The way to deal with this kind of problem is to:

  1. Have some very high-level integration tests that superficially verify that your back-end code hooks correctly into your front-end code. I usually call those tests "smoke tests", as in "if I turn on the power and it smokes, it's bad".

  2. Find a different way to test your back-end reporting code. Either test an intermediate output data structure, or implement an alternate output front-end that is more test-friendly, HTML, plaintext, whatever.

This similar to the common problem of testing web apps: it is not possible to automatically test that "the page looks right". But it is sufficient to test that the words and numbers in the page data are correct (using a programmatic browser surch as mechanize and a page scraper), and have a few superficial functional tests (with Selenium or Windmill) if the page is critically dependent on Javascript.

ddaa
It was my first idea to combine your „smoke tests“ with a second test run against a database with reference results.Phase 1: There is no entry in the reference database: Initial test; storing the results, (manually) validating themPhase 2: Retest against the reference database.
Dirk
+1  A: 

You could use Acceptance Test driven Development to replace the unit-tests and have validated reports for well known data used as references.

However this kind of test does not give a fine grained diagnostic as unit-tests do, they usually only provide a PASS/FAIL result, and, should the reports change often, the references need to be regenerated and re-validated as well.

philippe
It's not Red/Green but Red/Yellow/Green. But you are right. This maybe hard to practice in the case of often changing reports.
Dirk
+1  A: 

Consider extracting the text from the PDF and checking it. This won't give you formatting, however. Some pdf extraction programs can pull out the images if the charts are in the pdf.

Brian Carlton
That’s considerable. But I think the code to deconstruct and validate PDFs this way has the same complexity than the original report generation. And who tests the test routines?
Dirk
+1  A: 

Faced with this situation, I try two approaches.
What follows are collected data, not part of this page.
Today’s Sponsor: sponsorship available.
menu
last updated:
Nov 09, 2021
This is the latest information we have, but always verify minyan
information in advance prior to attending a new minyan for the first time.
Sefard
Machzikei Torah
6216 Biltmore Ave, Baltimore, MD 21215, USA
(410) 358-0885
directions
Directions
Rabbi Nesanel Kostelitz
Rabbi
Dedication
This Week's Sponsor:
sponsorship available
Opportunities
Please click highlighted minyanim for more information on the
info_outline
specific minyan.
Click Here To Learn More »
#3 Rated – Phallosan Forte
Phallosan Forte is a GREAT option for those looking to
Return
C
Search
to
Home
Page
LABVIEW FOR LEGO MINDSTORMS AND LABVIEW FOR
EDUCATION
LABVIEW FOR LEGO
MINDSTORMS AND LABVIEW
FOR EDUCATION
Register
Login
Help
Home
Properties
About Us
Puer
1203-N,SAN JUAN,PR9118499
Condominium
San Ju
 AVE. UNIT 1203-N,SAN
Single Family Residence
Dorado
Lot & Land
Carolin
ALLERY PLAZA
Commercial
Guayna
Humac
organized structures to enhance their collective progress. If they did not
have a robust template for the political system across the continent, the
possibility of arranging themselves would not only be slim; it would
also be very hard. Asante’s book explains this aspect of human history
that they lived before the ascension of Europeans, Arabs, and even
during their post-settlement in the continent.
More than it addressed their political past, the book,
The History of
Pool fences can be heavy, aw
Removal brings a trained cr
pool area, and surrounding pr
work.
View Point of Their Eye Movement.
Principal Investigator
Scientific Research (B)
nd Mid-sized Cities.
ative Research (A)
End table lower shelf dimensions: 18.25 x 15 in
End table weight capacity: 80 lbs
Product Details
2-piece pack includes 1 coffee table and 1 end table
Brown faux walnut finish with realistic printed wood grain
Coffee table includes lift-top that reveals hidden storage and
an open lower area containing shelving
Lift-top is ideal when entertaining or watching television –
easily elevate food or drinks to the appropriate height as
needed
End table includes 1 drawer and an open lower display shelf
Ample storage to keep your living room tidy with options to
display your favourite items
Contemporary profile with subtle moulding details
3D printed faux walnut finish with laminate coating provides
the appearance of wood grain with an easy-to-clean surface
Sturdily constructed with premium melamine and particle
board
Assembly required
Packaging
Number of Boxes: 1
  1. The Golden Master approach. Generate the report once, check it yourself, then save it as the "golden master". Write an automated test to compare its output with the golden master, and fail when they differ.

  2. Automate the tests for the data, but check the format manually. I automate checks for the module that generates the report data, but to check the report format, I generate a report with hardcoded values and check the report by hand.

I strongly encourage you not to generate the full report just to check the correctness of the data on the report. When you want to check the report (not the data), then generate the report; when you want to check the data (not the format), then only generate the data.